(Given text Opens)

October 30, 2025
It was one of those days where time didn't move forward it just pooled around me like stagnant water, heavy and suffocating. The air felt thick, not with humidity, but with absence. Not the kind of absence that leaves space for something new, but the kind that hollows you out from the inside until there's nothing left but a shell echoing with silence. I woke up or rather, I opened my eyes and immediately wished I hadn't. Not because of pain, not because of fear, but because of a quiet, relentless emptiness that whispered: *Why bother?*
This wasn't sadness. Sadness has texture, color, even a kind of dignity. This was worse. This was numbness wrapped in exhaustion, a void where motivation, joy, and even the will to exist used to live. I didn't cry. I didn't rage. I just… floated. Detached. Watching myself go through motions I no longer believed in brushing teeth, swallowing pills, staring at walls as if I were a ghost haunting my own life.
The phrase "All is well" echoed in my head like a cruel joke. It's what I say to others when they ask how I am. It's what I tell myself to keep the panic at bay. But today, it felt like a lie so worn it had lost all meaning. "All is well" when nothing is. "All is well" when I can't remember the last time I felt real. "All is well" even as my soul begs for erasure not violently, not dramatically, but with a quiet, aching resignation that feels like giving up without even trying to hold on.
I've heard people talk about depression as a dark cloud or a heavy blanket. But this? This feels like being erased while still breathing. Like watching your reflection fade in a mirror until there's nothing left but glass. I don't feel angry at the world. I don't even feel angry at myself anymore. There's just… nothing. A flatline where a heartbeat should be.

(Given text Closes)

:: Questions to answer ::
A - Answer these questions about the journal entry, one per line:
(i) What phrase does the writer say they give others who ask how they are?
(ii) Which three actions does the writer list as motions gone through without belief?
(iii) What two images does the writer say people use to describe depression?
B - Pick up the journal entry about the day of numbness after its last sentence and continue it in the same voice.
None of the items are needed for the work on the journal entry.

(Recorded information Opens)

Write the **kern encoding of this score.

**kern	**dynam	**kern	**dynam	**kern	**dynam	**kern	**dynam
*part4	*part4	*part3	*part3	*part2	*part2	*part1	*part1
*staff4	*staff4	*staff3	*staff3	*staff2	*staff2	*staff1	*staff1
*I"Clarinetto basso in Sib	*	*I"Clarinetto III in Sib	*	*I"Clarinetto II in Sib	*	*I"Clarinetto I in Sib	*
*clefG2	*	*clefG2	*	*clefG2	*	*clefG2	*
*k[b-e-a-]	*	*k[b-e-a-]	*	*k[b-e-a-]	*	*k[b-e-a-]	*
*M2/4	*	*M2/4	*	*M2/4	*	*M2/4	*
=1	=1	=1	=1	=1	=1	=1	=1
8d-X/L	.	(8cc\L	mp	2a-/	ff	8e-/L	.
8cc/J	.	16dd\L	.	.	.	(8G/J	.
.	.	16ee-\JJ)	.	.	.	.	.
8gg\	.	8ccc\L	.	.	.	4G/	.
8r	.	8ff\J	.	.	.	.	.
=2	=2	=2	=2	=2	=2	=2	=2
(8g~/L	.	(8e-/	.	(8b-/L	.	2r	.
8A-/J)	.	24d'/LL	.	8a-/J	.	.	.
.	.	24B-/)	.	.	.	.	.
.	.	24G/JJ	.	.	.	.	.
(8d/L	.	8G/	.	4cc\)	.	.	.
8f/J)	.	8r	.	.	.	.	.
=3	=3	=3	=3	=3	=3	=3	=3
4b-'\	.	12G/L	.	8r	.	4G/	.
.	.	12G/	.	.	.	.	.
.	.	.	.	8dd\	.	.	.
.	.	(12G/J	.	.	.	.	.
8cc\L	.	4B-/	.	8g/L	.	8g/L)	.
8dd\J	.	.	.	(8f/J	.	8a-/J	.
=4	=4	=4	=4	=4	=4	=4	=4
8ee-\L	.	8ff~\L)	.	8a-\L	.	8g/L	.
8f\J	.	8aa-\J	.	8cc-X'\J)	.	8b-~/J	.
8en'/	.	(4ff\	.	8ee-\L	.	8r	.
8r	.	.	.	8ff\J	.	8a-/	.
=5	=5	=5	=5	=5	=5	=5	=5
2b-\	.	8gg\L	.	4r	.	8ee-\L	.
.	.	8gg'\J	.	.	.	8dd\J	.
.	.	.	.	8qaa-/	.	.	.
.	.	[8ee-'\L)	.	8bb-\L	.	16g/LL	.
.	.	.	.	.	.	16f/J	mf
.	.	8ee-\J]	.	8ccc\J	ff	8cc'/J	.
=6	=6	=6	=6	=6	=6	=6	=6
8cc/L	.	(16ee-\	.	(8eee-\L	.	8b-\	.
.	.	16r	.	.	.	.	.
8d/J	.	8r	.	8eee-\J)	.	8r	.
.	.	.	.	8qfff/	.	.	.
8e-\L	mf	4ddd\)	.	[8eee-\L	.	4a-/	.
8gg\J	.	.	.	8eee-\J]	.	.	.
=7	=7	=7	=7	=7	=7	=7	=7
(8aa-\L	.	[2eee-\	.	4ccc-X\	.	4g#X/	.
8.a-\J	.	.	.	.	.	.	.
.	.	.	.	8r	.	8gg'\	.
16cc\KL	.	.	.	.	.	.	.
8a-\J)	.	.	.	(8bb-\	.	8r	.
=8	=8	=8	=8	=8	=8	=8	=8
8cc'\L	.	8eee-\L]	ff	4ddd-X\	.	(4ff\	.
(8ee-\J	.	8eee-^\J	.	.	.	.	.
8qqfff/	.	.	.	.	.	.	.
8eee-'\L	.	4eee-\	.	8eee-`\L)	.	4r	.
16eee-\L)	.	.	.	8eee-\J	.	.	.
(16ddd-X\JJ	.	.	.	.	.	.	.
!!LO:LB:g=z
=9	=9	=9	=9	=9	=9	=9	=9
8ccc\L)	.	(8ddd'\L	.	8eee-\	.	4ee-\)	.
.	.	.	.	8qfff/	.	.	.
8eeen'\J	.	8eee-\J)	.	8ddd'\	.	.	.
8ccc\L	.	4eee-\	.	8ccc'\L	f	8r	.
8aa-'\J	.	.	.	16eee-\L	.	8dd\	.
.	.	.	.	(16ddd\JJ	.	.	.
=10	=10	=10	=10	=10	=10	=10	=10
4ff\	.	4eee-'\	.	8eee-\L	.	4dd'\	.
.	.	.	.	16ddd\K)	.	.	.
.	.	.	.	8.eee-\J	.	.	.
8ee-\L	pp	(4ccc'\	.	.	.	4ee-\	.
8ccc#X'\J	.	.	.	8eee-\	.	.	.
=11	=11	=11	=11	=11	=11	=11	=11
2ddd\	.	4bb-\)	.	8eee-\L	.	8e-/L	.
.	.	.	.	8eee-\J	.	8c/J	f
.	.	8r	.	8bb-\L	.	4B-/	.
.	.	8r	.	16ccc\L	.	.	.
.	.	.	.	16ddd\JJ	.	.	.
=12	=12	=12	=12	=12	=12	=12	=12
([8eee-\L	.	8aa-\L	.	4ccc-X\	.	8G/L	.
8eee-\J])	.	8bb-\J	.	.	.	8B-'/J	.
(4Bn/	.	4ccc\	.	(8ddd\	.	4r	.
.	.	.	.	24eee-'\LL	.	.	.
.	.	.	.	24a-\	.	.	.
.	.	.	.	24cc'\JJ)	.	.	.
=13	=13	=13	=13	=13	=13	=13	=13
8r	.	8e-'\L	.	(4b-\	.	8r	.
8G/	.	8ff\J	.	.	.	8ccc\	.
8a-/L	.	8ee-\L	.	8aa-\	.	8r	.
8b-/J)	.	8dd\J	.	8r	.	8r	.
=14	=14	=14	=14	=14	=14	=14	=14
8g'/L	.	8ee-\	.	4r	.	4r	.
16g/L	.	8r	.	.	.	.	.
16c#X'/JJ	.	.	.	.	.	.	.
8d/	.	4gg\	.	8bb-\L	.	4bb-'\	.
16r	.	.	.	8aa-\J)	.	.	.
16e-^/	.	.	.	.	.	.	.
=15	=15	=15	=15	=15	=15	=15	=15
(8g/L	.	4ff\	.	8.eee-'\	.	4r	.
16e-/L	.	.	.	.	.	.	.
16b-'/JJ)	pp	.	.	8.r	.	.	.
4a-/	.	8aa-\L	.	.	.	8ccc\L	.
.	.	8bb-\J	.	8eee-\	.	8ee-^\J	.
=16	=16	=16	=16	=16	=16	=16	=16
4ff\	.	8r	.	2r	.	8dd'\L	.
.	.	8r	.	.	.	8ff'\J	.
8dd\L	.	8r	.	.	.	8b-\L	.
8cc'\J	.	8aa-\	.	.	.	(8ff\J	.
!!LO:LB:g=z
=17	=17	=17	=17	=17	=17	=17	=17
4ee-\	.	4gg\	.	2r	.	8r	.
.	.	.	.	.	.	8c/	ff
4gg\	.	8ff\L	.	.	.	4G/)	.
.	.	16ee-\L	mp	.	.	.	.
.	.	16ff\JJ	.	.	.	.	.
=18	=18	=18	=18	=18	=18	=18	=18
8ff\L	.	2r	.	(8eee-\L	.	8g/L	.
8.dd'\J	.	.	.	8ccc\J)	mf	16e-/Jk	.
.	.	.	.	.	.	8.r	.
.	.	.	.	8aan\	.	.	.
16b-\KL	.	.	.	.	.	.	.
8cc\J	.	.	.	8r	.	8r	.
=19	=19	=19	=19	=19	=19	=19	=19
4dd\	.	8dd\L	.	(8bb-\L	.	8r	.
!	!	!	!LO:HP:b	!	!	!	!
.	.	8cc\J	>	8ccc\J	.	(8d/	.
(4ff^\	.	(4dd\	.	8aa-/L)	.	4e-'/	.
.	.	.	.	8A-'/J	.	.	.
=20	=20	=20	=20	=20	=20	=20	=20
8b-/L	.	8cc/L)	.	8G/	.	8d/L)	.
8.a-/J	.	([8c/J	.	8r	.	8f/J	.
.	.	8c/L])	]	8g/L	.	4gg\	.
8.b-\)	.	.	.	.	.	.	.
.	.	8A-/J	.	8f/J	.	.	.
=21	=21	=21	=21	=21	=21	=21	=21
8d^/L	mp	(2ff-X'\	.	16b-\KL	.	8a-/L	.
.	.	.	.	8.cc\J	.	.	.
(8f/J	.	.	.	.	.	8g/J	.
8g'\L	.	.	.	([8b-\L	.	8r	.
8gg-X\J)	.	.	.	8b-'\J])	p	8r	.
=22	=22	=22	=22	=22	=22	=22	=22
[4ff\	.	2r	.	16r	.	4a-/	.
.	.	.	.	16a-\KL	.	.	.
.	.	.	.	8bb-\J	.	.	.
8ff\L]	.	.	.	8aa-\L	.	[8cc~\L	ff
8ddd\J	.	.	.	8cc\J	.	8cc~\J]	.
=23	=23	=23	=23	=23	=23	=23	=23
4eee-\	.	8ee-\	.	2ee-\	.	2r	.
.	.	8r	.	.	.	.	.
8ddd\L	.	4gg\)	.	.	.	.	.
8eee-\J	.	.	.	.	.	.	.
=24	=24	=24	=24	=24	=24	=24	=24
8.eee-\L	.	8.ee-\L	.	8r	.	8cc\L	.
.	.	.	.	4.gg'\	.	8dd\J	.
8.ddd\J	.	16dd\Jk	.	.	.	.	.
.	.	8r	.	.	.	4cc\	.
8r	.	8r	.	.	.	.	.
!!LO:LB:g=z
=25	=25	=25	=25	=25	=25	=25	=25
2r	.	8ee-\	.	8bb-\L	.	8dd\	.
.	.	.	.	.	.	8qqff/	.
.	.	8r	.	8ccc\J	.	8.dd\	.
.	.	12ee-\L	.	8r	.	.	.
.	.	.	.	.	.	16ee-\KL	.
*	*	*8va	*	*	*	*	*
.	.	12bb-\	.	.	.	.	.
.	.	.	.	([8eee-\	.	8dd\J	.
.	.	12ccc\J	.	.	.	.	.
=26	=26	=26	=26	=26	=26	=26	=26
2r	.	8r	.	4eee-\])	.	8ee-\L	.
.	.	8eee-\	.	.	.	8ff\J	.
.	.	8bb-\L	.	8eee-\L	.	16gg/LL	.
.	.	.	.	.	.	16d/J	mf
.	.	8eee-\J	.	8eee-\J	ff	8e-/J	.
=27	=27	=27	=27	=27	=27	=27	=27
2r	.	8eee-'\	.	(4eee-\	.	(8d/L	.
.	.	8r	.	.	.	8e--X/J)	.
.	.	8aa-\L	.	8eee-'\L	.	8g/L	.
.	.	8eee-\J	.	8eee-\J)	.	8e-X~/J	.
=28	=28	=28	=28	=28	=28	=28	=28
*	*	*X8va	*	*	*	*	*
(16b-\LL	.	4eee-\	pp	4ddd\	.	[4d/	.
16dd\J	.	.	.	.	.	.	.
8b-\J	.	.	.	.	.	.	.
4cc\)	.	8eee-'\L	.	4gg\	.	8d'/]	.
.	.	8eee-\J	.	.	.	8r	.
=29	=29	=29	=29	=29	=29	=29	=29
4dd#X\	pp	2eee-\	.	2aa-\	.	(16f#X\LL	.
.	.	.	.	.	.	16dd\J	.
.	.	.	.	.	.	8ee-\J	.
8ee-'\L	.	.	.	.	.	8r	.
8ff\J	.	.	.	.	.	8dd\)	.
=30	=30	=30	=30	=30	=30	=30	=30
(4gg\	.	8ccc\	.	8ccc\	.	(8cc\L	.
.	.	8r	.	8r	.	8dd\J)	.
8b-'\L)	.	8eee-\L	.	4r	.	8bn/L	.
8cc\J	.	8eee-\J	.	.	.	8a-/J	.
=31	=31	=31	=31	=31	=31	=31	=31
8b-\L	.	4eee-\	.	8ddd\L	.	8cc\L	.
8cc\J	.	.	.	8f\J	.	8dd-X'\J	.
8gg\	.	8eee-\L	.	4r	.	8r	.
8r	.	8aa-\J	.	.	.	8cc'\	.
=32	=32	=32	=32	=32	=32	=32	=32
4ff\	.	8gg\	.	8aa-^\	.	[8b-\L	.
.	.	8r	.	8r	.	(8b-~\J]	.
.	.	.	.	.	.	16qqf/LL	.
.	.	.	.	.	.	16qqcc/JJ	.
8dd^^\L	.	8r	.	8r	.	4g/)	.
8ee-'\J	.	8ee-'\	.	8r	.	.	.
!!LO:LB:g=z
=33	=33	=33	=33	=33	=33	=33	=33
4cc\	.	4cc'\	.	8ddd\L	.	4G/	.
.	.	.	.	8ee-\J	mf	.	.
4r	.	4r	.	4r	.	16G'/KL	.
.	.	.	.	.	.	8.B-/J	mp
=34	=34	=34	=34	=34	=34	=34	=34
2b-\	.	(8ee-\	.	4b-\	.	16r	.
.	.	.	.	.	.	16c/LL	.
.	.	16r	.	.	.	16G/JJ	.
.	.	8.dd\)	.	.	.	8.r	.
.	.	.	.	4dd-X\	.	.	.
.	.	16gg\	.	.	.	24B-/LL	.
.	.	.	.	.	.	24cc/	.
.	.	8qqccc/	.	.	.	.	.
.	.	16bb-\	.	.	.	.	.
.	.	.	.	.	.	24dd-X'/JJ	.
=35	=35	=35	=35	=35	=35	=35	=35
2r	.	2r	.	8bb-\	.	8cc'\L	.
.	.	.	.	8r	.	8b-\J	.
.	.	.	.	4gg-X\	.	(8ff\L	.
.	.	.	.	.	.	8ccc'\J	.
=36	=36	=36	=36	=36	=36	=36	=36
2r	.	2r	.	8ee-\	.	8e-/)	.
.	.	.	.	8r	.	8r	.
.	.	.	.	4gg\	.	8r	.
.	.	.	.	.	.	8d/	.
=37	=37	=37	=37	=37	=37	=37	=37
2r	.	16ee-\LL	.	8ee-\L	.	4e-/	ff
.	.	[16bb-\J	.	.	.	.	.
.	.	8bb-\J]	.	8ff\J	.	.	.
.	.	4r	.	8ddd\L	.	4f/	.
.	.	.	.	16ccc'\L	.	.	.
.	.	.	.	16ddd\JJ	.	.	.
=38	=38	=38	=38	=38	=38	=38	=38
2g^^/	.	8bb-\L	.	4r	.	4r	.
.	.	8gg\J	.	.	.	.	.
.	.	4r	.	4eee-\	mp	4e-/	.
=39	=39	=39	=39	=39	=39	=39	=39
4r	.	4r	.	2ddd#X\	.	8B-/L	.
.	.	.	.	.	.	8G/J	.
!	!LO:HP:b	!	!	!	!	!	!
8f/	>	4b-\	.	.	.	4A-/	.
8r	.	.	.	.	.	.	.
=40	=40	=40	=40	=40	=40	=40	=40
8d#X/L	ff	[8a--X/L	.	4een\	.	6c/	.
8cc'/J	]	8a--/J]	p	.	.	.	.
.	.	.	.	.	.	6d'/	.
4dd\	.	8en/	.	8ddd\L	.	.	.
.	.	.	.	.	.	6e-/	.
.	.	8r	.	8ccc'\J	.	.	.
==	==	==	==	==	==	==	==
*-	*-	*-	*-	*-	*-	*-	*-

(Recorded information Closes)

:: Answers per task ::
A -
(i) "All is well"
(ii) Brushing teeth, swallowing pills, and staring at walls
(iii) A dark cloud and a heavy blanket

B -
And yet, I'm still here. Not because I want to be, but because stopping feels like too much effort or maybe too little. There's a strange paradox in that: the desire to disappear coexisting with the inertia that keeps you tethered to a life you no longer recognize as your own. I take my eleven pills every day. Eleven tiny promises that things might get better, or at least manageable. But today, they felt like pebbles in my palm—useless, inert, unable to fill the hollow.
I haven't slept from few days again. Not because I wasn't tired in the usual sense, but because sleep is the only place where the emptiness doesn't talk. In dreams, I'm not me. I'm someone else someone who laughs without thinking, who wakes up with purpose, who feels the sun on their skin and calls it warmth instead of just light. But then I open my eyes, and the weight returns. Heavier each time.
People say, "It gets better." But what if it doesn't? What if this is just… it? What if this quiet, soul-crushing neutrality is the rest of my story? I don't have an answer. I don't even have a question anymore. Just this persistent, whispering void that says, Let's do this until the day I die. Not with hope. Not with despair. Just… endurance.
And still, somewhere deep so deep I almost missed it there's a flicker. A memory of a quote I once clung to: Where there is life, there is hope." I don't feel it today. Not really. But I remember feeling it once. And maybe that's enough. Maybe remembering that hope existed even if it's gone now is a kind of lifeline. Because if it existed once, it could return. Not because I believe it will, but because I've seen it happen before, in small, unexpected moments: a kind word from a stranger, the way sunlight hits a window in the afternoon, the rare laugh that bubbles up without warning.
Today wasn't one of those days. Today was the kind of day that makes you question whether you're really living or just occupying space. But tomorrow might be different. It might not be but it might. And as long as there's a "might," there's a thread. Thin, frayed, almost invisible but there.
So I write this not as a cry for help, but as a testament: this is what it feels like to be empty and still breathing. To wear "All is well" like armor, even when it cracks under the weight of truth. To endure without understanding why. And if you're reading this and you know this feeling if your soul, too, whispers for erasure please know this: you are not broken beyond repair. You are not a burden. You are not alone, even when it feels like the entire universe has turned its back.
Hold on. Not because you have to, but because someone out there is holding on for you, even if you can't see them yet.
And if all you can do today is exist that is enough.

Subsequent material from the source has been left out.